[文档正文]:
_ _ _ _ _
Note

基于nsq v1.3.0

执行流程

在第一篇中,主要对nsq中涉及到的主要组件,以及数据流在这些组件中的流动进行了简单说明。在本篇中,我们跟随上一篇最后给出的demo,对应到nsqd的代码中,看一下执行流程是怎么样的。

上篇最后我们向4151端口发起http请求来发送消息:

curl -d "test message" "http://127.0.0.1:4151/pub?topic=test_topic"

这个调用的是http接口/pub,对应nsqd源码http.go中的doPUB函数:

  1. 调用nsqd.GetTopic获取/创建topic
  2. 调用NewMesssage创建message
  3. 调用topic.PutMessage将消息投递到topic中

创建topic的时候会启动topic的messagePump协程,负责处理topic的相关事件,包括:

  • 处理内存/磁盘消息
  • 监听channel数量变更
  • 暂停topic
  • 优雅退出
func (t *Topic) messagePump() {
	var msg *Message
	var buf []byte
	var err error
	var chans []*Channel
	var memoryMsgChan chan *Message
	var backendChan <-chan []byte

    ...

	for {
		select {
		case msg = <-memoryMsgChan:
            // 获取到内存队列的消息
		case buf = <-backendChan:
            // 获取到磁盘队列的消息,需要解码
			msg, err = decodeMessage(buf)
            ...
_ _ _ _ _
[数据集内容]:
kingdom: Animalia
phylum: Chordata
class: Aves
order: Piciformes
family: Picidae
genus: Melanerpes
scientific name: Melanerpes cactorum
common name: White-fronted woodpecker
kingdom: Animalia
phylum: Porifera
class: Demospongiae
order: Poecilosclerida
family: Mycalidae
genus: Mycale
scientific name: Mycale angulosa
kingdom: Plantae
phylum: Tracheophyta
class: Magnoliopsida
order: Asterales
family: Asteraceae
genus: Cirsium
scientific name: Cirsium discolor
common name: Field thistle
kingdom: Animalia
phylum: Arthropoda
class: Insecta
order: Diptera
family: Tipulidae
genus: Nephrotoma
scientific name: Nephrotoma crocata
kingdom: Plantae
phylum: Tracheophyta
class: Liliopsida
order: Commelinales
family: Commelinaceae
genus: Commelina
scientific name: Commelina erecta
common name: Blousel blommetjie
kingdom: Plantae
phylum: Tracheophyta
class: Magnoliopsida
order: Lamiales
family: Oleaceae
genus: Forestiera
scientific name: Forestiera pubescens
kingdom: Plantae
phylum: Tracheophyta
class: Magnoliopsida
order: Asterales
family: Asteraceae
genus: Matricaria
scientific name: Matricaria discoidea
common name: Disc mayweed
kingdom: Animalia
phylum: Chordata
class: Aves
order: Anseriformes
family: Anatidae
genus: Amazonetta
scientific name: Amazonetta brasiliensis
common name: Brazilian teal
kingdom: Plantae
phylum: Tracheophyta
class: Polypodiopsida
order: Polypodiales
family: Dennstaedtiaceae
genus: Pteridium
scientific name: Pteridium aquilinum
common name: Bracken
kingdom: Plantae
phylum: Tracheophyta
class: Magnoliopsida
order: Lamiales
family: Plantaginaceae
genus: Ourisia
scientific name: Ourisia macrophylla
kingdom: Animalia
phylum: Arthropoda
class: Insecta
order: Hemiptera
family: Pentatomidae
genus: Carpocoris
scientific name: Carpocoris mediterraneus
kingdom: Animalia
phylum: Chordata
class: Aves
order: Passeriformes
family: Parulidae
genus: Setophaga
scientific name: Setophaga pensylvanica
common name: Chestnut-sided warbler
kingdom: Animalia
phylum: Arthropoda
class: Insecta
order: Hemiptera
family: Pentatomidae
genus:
_ _ _ _ _
[问题]:
1) 根据nsq执行流程一文回答:
(a) 本文基于nsq的哪个版本?
(b) 向4151端口发消息时调用的是哪个http接口?它对应哪个源码文件中的哪个函数?
(c) topic的messagePump协程负责处理哪些事件?
2) 请将nsq执行流程一文中以“在第一篇中”开头的段落改写得更简短,保留主要内容。
3) 紧接nsq执行流程一文的最后一行往下续写。

[各题答案]:
1)
(a) nsq v1.3.0。
(b) 调用的是http接口/pub,对应nsqd源码http.go中的doPUB函数。
(c) 处理内存/磁盘消息、监听channel数量变更、暂停topic、优雅退出。

2) 第一篇简要介绍了nsq的主要组件,以及数据流在这些组件间的流动。本篇沿用上篇末尾的demo,对照nsqd代码查看执行流程。

3)
		case <-t.channelUpdateChan:
            // channel数量发生变化
			chans = chans[:0]
			t.RLock()
			for _, c := range t.channelMap {
				chans = append(chans, c)
			}
			t.RUnlock()
			if len(chans) == 0 || t.IsPaused() {
				memoryMsgChan = nil
				backendChan = nil
			} else {
				memoryMsgChan = t.memoryMsgChan
				backendChan = t.backend.ReadChan()
			}
			continue
		case <-t.pauseChan:
            // 暂停channel
			if len(chans) == 0 || t.IsPaused() {
				memoryMsgChan = nil
				backendChan = nil
			} else {
				memoryMsgChan = t.memoryMsgChan
				backendChan = t.backend.ReadChan()
			}
			continue
		case <-t.exitChan:
            // 优雅退出
			goto exit
		}

        // 将消息投递到每个channel
		for i, channel := range chans {
            // 第一个channel直接用msg
            // 其它channel拷贝msg
			chanMsg := msg
			if i > 0 {
				chanMsg = NewMessage(msg.ID, msg.Body)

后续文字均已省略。